8. A system comprising:

a memory; and

at least one processor coupled to the memory and configured to: receive an image and a query associated with the image, wherein the query comprises a plurality of possible actions regarding one or more objects of the image; identify, from the image, one of objects associated with the query; determine, by the at least one processor, a feature of the identified object associated with the query; select one of the plurality of possible actions based on the determined feature; and return; responsive to the query associated with the image, a result of the query including the selected action.

9. The system of claim 8, wherein the at least one processor that identifies is configured to:

identify a plurality of objects in the image;

select one of the objects in the image associated with the query; and

identify the selected object.

10. The system of claim 9, wherein the at least one processor that selects is configured to:

crop the selecting object from the image.

11. The system of claim 10, wherein the at least one processor that returns is configured to:

return the cropped object with the result of the query.

12. The system of claim 8, wherein the at least one processor that identifies is configured to:

provide one or more terms identifying the object in the image to a user device; and

receive, from the user device, an indication as to which of the one or more terms correspond the object.

13. The system of claim 8, wherein the at least processor that determines is configured to:

determine a first category of objects corresponding to a first one of the plurality of actions;

determine a second category of objects corresponding to a second one of the plurality of actions; and

determine that the object belongs to the first category, wherein the result comprises the first action and an indication of the first category.

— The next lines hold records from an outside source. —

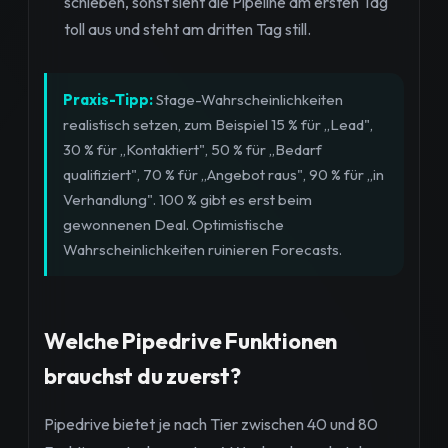
schieben, sonst sieht die Pipeline am ersten Tag
toll aus und steht am dritten Tag still.
Praxis-Tipp:
Stage-Wahrscheinlichkeiten
realistisch setzen, zum Beispiel 15 % für „Lead",
30 % für „Kontaktiert", 50 % für „Bedarf
qualifiziert", 70 % für „Angebot raus", 90 % für „in
Verhandlung". 100 % gibt es erst beim
gewonnenen Deal. Optimistische
Wahrscheinlichkeiten ruinieren Forecasts.
Welche Pipedrive Funktionen
brauchst du zuerst?
Pipedrive bietet je nach Tier zwischen 40 und 80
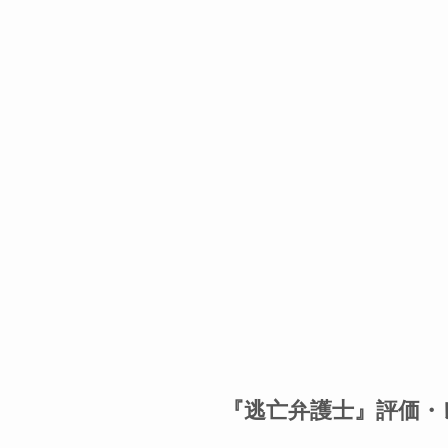
『逃亡弁護士』評価・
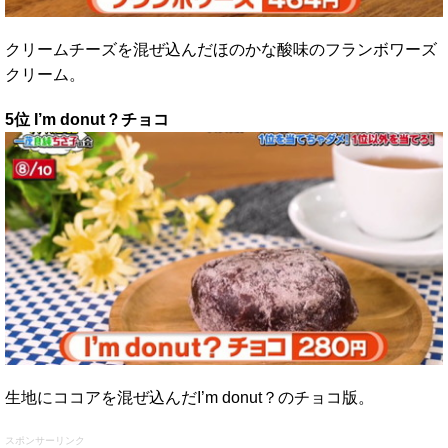
クリームチーズを混ぜ込んだほのかな酸味のフランボワーズ
クリーム。
5位 I’m donut？チョコ
生地にココアを混ぜ込んだI’m donut？のチョコ版。
スポンサーリンク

14. The system of claim 8, wherein the at least one processor that receives is configured to:

receive a second image associated with the first image;

identify one or more objects of the second image, wherein each object is associated with one of the plurality of actions; and

determine the plurality of actions based on the identified one or more objects of the second image.

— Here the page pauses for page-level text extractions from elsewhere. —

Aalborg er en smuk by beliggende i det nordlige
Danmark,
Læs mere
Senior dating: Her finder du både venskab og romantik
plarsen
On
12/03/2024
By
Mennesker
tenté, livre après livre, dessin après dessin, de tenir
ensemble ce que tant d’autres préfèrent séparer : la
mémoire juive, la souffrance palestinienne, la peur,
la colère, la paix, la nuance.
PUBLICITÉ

15. A non-transitory computer-readable device having instructions stored thereon that, when executed by at least one computing device, cause the at least one computing device to perform operations comprising:

receiving an image and a query associated with the image, wherein the query comprises a plurality of possible actions regarding one or more objects of the image;

identifying, from the image, one of objects associated with the query;

determining, by at least one processor, a feature of the identified object associated with the query;

selecting one of the plurality of possible actions based on the determined feature; and

returning, responsive to the query associated with the image, a result of the query including the selected action.

16. The non-transitory computer-readable device of claim 15, wherein the identifying comprises:

identifying a plurality of objects in the image;

selecting one of the objects in the image associated with the query; and

identifying the selected object.

17. The non-transitory computer-readable device of claim 16, wherein the selecting comprises:

cropping the selecting object from the image.

18. The non-transitory computer-readable device of claim 17, wherein the returning comprises:

returning the cropped object with the result of the query.

19. The non-transitory computer-readable device of claim 15, wherein the identifying comprises:

providing one or more terms identifying the object in the image to a user device; and

receiving, from the user device, an indication as to which of the one or more terms correspond the object.

20. The non-transitory computer-readable device of claim 15, wherein the determining comprises:

determining a first category of objects corresponding to a first one of the plurality of actions;

determining a second category of objects corresponding to a second one of the plurality of actions; and

determining that the object belongs to the first category, wherein the result comprises the first action and an indication of the first category.